Federalist Paper by James Madison

Federalist No. 57 is an essay by James Madison, the fifty-seventh of The Federalist Papers. It was first published by The New York Packet on February 19, 1788, under the pseudonym Publius, the name under which all The Federalist papers were published. It is titled "The Alleged Tendency of the New Plan to Elevate the Few at the Expense of the Many".

The central criticism Madison refutes in the essay is that the House of Representatives will comprise legislators having the "least sympathy with the mass of the people," and that they will be likely to coalesce in the "ambitious sacrifice of the many to the aggrandizement of the few."

Reassuring the reader first of the general properties of republics which prevent tyranny, namely elections and term limits for people in a public trust, he moves more specifically to the safeguards present in the United States Constitution for that purpose.
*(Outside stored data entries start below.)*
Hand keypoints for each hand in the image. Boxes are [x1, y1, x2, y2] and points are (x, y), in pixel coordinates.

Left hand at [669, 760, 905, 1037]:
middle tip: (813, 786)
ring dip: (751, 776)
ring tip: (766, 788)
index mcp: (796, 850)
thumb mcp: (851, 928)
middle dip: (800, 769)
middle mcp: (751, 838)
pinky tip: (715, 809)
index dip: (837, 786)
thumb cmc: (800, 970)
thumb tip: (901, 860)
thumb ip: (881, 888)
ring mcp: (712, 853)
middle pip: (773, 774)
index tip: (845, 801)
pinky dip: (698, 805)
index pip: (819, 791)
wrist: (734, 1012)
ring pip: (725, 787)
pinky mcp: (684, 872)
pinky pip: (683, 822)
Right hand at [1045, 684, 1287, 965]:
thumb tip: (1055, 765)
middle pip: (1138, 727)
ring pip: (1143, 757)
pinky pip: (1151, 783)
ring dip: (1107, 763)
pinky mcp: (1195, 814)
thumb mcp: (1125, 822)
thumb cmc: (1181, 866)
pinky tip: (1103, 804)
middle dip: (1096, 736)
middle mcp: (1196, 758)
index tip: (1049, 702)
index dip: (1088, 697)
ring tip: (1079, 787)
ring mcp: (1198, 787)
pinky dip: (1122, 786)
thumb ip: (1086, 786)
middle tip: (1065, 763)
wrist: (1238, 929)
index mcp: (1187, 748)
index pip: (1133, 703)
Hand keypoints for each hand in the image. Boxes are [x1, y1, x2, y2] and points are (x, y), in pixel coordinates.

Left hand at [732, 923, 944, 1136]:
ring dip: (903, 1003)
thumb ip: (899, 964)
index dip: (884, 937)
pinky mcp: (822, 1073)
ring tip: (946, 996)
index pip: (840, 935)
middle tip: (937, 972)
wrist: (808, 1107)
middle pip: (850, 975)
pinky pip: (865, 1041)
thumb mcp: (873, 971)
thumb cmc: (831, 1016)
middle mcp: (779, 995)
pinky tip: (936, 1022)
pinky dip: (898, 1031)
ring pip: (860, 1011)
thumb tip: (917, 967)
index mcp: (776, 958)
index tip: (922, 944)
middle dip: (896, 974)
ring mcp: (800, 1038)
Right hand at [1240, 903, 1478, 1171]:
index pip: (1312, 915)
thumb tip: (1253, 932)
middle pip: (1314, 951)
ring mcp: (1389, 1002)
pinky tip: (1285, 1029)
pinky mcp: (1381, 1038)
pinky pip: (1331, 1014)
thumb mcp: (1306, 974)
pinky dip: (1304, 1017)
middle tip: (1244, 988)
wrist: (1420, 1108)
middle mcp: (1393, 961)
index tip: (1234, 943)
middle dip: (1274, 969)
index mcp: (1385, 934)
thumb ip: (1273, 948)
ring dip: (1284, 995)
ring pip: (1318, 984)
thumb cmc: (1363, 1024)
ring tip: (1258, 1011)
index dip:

Drawing on the meritocratic benefits of the popular mode of election for representatives in the House, Madison guarantees the election of "men who possess most wisdom to discern, and ... pursue, the common good of the society."

So long as the representatives are elected by the "free suffrages of their fellow-citizens," Madison stipulates, there are five reasons they will remain faithful to their constituents: first, the people chose these men to uphold their engagements, so the representatives have an obligation to stand by their words. Second, the representatives, sensing a mark of honor and gratitude, feel at least some affection to these constituents. Third, selfish motives of human nature bind the representative to his constituents because the delegates hope to seek advancement from his followers rather than the government. Fourth, frequent elections remind the representatives that they are dependent on the constituents for their loyalty and support. Therefore, the representatives are compelled to remain faithful to their constituents. Finally, the laws created by the legislators will apply to all members of society, including the legislators themselves.

Lastly, Madison addresses the criticism that departing from the limited number of a few hundred electors in the present state constitutions to thousands of electors in a federal system is bound to elect untrustworthy representatives. To the contrary, Madison reasons, hearkening back to Federalist No. 10, a greater number of electors is more likely to elect a "fit representative" than a small one.

Moreover, he questions the practicality of a small pool of electors logistically, and ends citing examples in contemporary state constitutions of large bodies of voters which nevertheless elect fit representatives. For example, the mode of senatorial election in New Hampshire, whose "districts ... are nearly as large as will be necessary for her representatives in the [proposed] Congress," and those of Massachusetts, whose districts are even larger than those which the new Constitution would demand.